Google makes its first concessions to angry residents in the Bay Area; will the company's new housing policy be enough to resolve the housing crisis it started in the first place?
On June 18th, Google’s CEO Sundar Pichai released a press statement announcing Google's new housing and development plan for the Bay Area – a region many believe the company has negatively affected with soaring living costs, deriving primarily from a sharp jump in housing costs.
Pichai's concession to angry residents is through housing – the company promises to invest one billion for the building of 20,000 homes as well as increasing its support for community aid services such as homeless shelters.
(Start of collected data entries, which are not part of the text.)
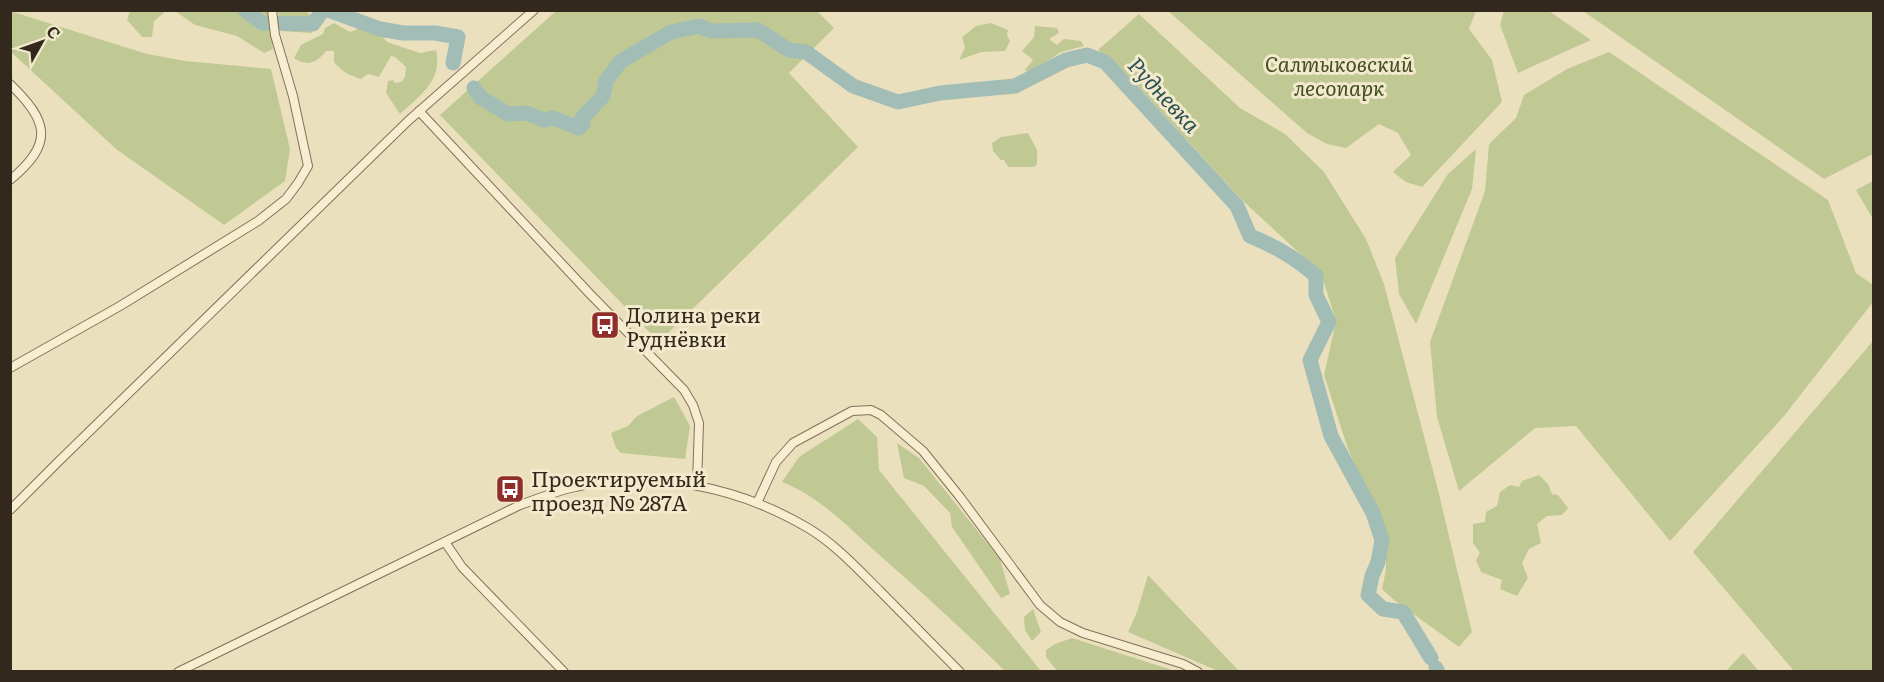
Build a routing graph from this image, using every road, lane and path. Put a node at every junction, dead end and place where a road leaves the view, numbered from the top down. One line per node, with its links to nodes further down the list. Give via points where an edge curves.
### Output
1 (272, 10): 6 (street, via 308,166 298,183 286,199 219,247)
2 (534, 10): 4 (street)
3 (10, 84): 5 (street, via 30,104 43,135 39,147)
4 (419, 111): 7 (street, via 684,390 699,423); 9 (street)
5 (10, 180)
6 (10, 368)
7 (697, 485): 8 (street); 10 (street, via 650,480 570,488 520,505)
8 (757, 503): 13 (street, via 809,529 846,558); 14 (street, via 776,462 793,443 852,411 872,410 923,451 1040,605 1060,622)
9 (10, 510)
10 (445, 542): 11 (street); 12 (street, via 462,567)
11 (178, 672)
12 (564, 672)
13 (960, 672)
14 (1198, 672)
Google imagines this development strategy as a two-step approach:
"First, over the next 10 years, we’ll repurpose at least $750 million of Google’s land, most of which is currently zoned for office or commercial space, as residential housing. This will enable us to support the development of at least 15,000 new homes at all income levels in the Bay Area, including housing options for middle and low-income families."
Next, Google intends to support the development of affordable housing to maintain accessibility to lower-income residents:
"Second, we’ll establish a $250 million investment fund so that we can provide incentives to enable developers to build at least 5,000 affordable housing units across the market."
How Bad is the Housing Crisis?
In an article recently published in Bloomberg, the housing crisis is vividly depicted from the standpoint of the 'van communities' in Google's home city of Mount View.
Here, hundreds of Google staff and broader city labor force have been forced to rent RV’s to avoid the rental market draining them of every cent.
As Jennifer Loving, a housing activist and head of Destination: Home, stated for Bloomberg: “We have rising rents. We have gentrification. We have people being displaced.”
Loving goes on: “All of that together is creating an untenable situation for thousands and thousands of families and individuals who are trying to live and work here.”
While some of Google’s staff are left on the street others are purchasing luxury condos. The income gap between Google’s staff is staggering. These large gaps in income have also led to conflicts about how Google should address the housing problem.
Some of Mount View's wealthier residents are even pushing for the city to kick the van dwellers off the street. As the journalist Alistair Barr reports from a local meeting reacting to Google's plan to invest in lower incoming housing:
"Some Silicon Valley residents don’t want new apartment buildings changing their suburban towns, and they get angry at the thought of affordable housing bringing poorer people to their neighborhoods. Two years ago, about 500 local residents showed up at a meeting to discuss small, temporary housing in San Jose. Many screamed and shouted at Loving and her colleagues. At one point, the crowd chanted “build a wall” to keep homeless people away."
Will Google’s new efforts be enough?
Much of this, it is clear, will be a matter of who is actually going to be provided with the housing that Google has promised – the lower income residents being displaced or the higher income IT labor force that continues to grow in the region.
Some are not feeling optimistic about the future of the area under Google's hands:
If [Google] were to build five times that amount — 100,000 units over the next decade — it probably still wouldn’t solve the housing crisis,” said Jesse Gundersheim, CoStar Group’s director of market analytics for the San Francisco Bay Area."